◆ DÉFIS ◆
#1 Recopiez à l'identique le passage de l'extrait sur Bassenge allant de « Ce livre attira » jusqu'à « qu’un accueil dédaigneux. » inclus.
#2 Répondez brièvement à ces questions sur l'extrait sur Bassenge :
(a) De quelle date est la dernière lettre de Bassenge à Fabry ?
(b) Quel est le titre de l'ouvrage de l'avocat Piret ?
(c) Auprès de qui Reynier s'était-il réfugié à Cologne ?

◆ SECTION DU DOCUMENT ◆
##########

Bassenge arriva à Paris dans les derniers jours de 1781, peut-être le 31 décembre[1]. A Bruxelles, où il s’arrêta quelques jours, il revit Raynal plusieurs fois, et ces entrevues réitérées ne firent qu’accroître son admiration pour celui-ci. Sa correspondance avec Fabry contient une lettre remplie de curieux détails à ce sujet[2], comme aussi par rapport à Grétry, qui lui avait fait un accueil tout cordial. Le jour même ou le lendemain de son arrivée à Paris, il avait assisté à la première représentation de La Double Épreuve, opéra de son compatriote qui fut, dit-il, « porté aux nues. » Son séjour doit y avoir été assez long, puisque sa dernière lettre à Fabry est du 24 septembre 1783, et, loin d’annoncer son départ, il écrit à son correspondant, dont il vient d’apprendre l’élection comme bourgmestre pour la seconde fois : « Puissé-je bientôt vous dire de vive voix tout ce que la nouvelle qui vient de nous arriver m’a fait éprouver de sentiments délicieux ; mais je ne crois pas avoir cette satisfaction de sitôt encore. »

Il était certainement de retour en 1785, car il fut le promoteur de la Société patriotique, dont l’idée remonte à cette époque, et il prit aussi, dès lors, une part fort active à la polémique que détermina la querelle des jeux de Spa. Toute personnelle au début, la question soulevée à ce propos avait fini, grâce à la maladresse du successeur de Velbruck, par devenir une question politique. L’ouvrage de l’avocat Piret : De la souveraineté des princes-évêques de Liége, écrit en faveur du pouvoir, avait causé une forte sensation, et Bassenge y répondit par ses Lettres à l’abbé de Ρ…… (le chanoine De Paix), qu’on croyait l’auteur du mémoire. Ces lettres, où ne manquent ni la chaleur, ni le mouvement, sont diffuses et remplies de déclamations ; elles contiennent néanmoins, comme le dit le baron de Stassart, « d’énergiques tableaux et des pages éloquentes, » et surtout elles attestent de nombreuses recherches dans les documents historiques et diplomatiques du pays, recherches d’autant plus méritoires qu’elles n’allaient guère à l’esprit imaginatif de l’auteur.

Ce livre attira l’attention et aussi l’animadversion du gouvernement sur un jeune homme que ses rapports avec les patriotes les plus éminents : Fabry, Chestret, Ransonnet, Donceel, Lesoinne, et d’autres, commençaient à mettre en évidence. Déjà, lors de la terreur qu’avait répandue dans les rangs de l’opposition le jugement rendu par l’échevinage de Liége contre Redouté et ses coaccusés, en juillet 1787, Bassenge avait jugé prudent de suivre à Cologne son ami Reynier, qui s’y était réfugié auprès de son beau-père, le banquier Dumont. Toutefois, il en était revenu, lors de la session des états, qui fut convoquée à la fin de cette année : nous en trouvons la preuve dans une requête relative à la saisie de ses dernières lettres, et qui ne trouva auprès de l’assemblée qu’un accueil dédaigneux.

##########

◆ EXTRAIT DE DONNÉES ◆
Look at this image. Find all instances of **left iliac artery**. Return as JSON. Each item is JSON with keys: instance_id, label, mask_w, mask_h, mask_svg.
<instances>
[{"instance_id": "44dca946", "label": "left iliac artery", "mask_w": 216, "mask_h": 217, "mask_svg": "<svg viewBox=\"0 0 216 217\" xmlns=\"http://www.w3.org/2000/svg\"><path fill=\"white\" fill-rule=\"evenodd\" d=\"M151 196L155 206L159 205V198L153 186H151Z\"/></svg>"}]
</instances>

##########

◆ RÉSULTATS ◆
#1
Ce livre attira l’attention et aussi l’animadversion du gouvernement sur un jeune homme que ses rapports avec les patriotes les plus éminents : Fabry, Chestret, Ransonnet, Donceel, Lesoinne, et d’autres, commençaient à mettre en évidence. Déjà, lors de la terreur qu’avait répandue dans les rangs de l’opposition le jugement rendu par l’échevinage de Liége contre Redouté et ses coaccusés, en juillet 1787, Bassenge avait jugé prudent de suivre à Cologne son ami Reynier, qui s’y était réfugié auprès de son beau-père, le banquier Dumont. Toutefois, il en était revenu, lors de la session des états, qui fut convoquée à la fin de cette année : nous en trouvons la preuve dans une requête relative à la saisie de ses dernières lettres, et qui ne trouva auprès de l’assemblée qu’un accueil dédaigneux.

#2
(a) Du 24 septembre 1783.
(b) De la souveraineté des princes-évêques de Liége.
(c) Auprès de son beau-père, le banquier Dumont.